In the wake of dozens of allegations of sexual assault by Harvey Weinstein, actor Alyssa Milano tweeted a call Sunday (Oct. 15) to survivors to use the hashtag #MeToo after seeing a friend post the idea on Facebook. The campaign created a flood of response across social media, a powerful rallying cry for survivors of harassment and sexual assault. But the campaign isn’t actually new: It was created over 10 years ago, by black activist Tarana Burke.
Burke initially launched “Me Too” as a grassroots movement to provide “empowerment through empathy” to survivors of sexual abuse, assault, exploitation, and harassment in underprivileged communities who typically don’t have access to rape crisis centers or counselors, she told Ebony.
Burke is also the founder and director of Just Be Inc., a nonprofit organization launched in 2006 that is “focused on the health, well-being, and wholeness of young women of color.” Since initially launching the Me Too movement, she founded an online support network of the same name that aims to support and amplify the voices of survivors of sexual abuse, assault, and exploitation.
She told Ebony that “Me Too” wasn’t “built to be a viral campaign or a hashtag that is here today and forgotten tomorrow.”
“It was a catchphrase to be used from survivor to survivor to let folks know that they were not alone and that a movement for radical healing was happening and possible.”
“What’s happening now is powerful and I salute it and the women who have disclosed but the power of using ‘me too’ has always been in the fact that it can be a conversation starter or the whole conversation – but it was us talking to us.”
As the hashtag gained popularity, journalist Britni Danielle tweeted support and credit to Burke for creating the movement 10 years ago, followed by high-profile social activist movements Black Lives Matter and Women’s March.
Since noon on Sunday, #MeToo has been used 825,000 times, a Twitter spokesperson told CNN. On Facebook, 4.7 million people engaged with “Me Too” posts in less than 24 hours, with over 12 million posts, comments, and reactions. CNN reports that 45% of US Facebook users are friends with someone who posted a “Me Too” message.
According to Just Be, Burke created Me Too after meeting a young girl at a youth camp whose story of abuse was so painful to Burke that she cut the girl off and directed her to another female counselor who could “help her better” instead of saying, “Me too.”
Burke explains the idea behind the campaign in an interview with Amy Goodman of Democracy Now!:
Women of color are more likely to experience sexual assault, yet the conversation surrounding the issue in the wake of the Weinstein allegations has largely centered around the stories shared by famous white women like Ashely Judd, Rose McGowan, Gwyneth Paltrow, and Reese Witherspoon.

**PROMPT:**
Reproduce verbatim the passage of the article on Tarana Burke and the Me Too movement above, from "In the wake of dozens" up to and including "activist Tarana Burke.".

**DATA RECORDS:**
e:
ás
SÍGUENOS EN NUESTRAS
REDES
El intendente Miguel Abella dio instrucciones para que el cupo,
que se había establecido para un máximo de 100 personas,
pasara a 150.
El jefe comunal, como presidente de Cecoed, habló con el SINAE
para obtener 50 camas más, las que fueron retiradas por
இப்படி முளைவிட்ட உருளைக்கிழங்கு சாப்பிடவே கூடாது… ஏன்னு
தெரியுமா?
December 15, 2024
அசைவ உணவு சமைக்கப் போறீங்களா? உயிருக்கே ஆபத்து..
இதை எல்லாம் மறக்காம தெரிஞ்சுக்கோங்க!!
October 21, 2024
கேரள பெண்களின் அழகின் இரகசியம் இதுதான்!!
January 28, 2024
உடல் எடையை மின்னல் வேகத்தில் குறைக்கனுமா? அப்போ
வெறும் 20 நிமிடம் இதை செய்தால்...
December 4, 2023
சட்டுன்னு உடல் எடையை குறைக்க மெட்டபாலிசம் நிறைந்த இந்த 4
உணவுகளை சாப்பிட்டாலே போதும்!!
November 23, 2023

--

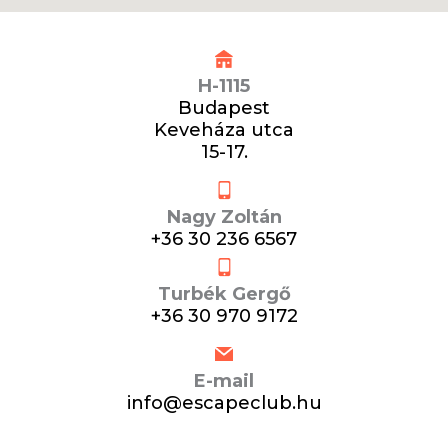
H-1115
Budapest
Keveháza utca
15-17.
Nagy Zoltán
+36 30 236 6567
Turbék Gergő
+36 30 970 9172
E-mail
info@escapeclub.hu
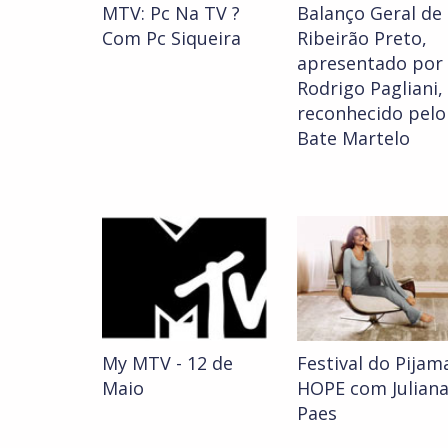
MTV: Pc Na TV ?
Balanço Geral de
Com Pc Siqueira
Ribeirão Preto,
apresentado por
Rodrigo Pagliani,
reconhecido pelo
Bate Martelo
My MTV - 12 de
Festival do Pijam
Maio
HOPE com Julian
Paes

**TASK RESULT:**
In the wake of dozens of allegations of sexual assault by Harvey Weinstein, actor Alyssa Milano tweeted a call Sunday (Oct. 15) to survivors to use the hashtag #MeToo after seeing a friend post the idea on Facebook. The campaign created a flood of response across social media, a powerful rallying cry for survivors of harassment and sexual assault. But the campaign isn’t actually new: It was created over 10 years ago, by black activist Tarana Burke.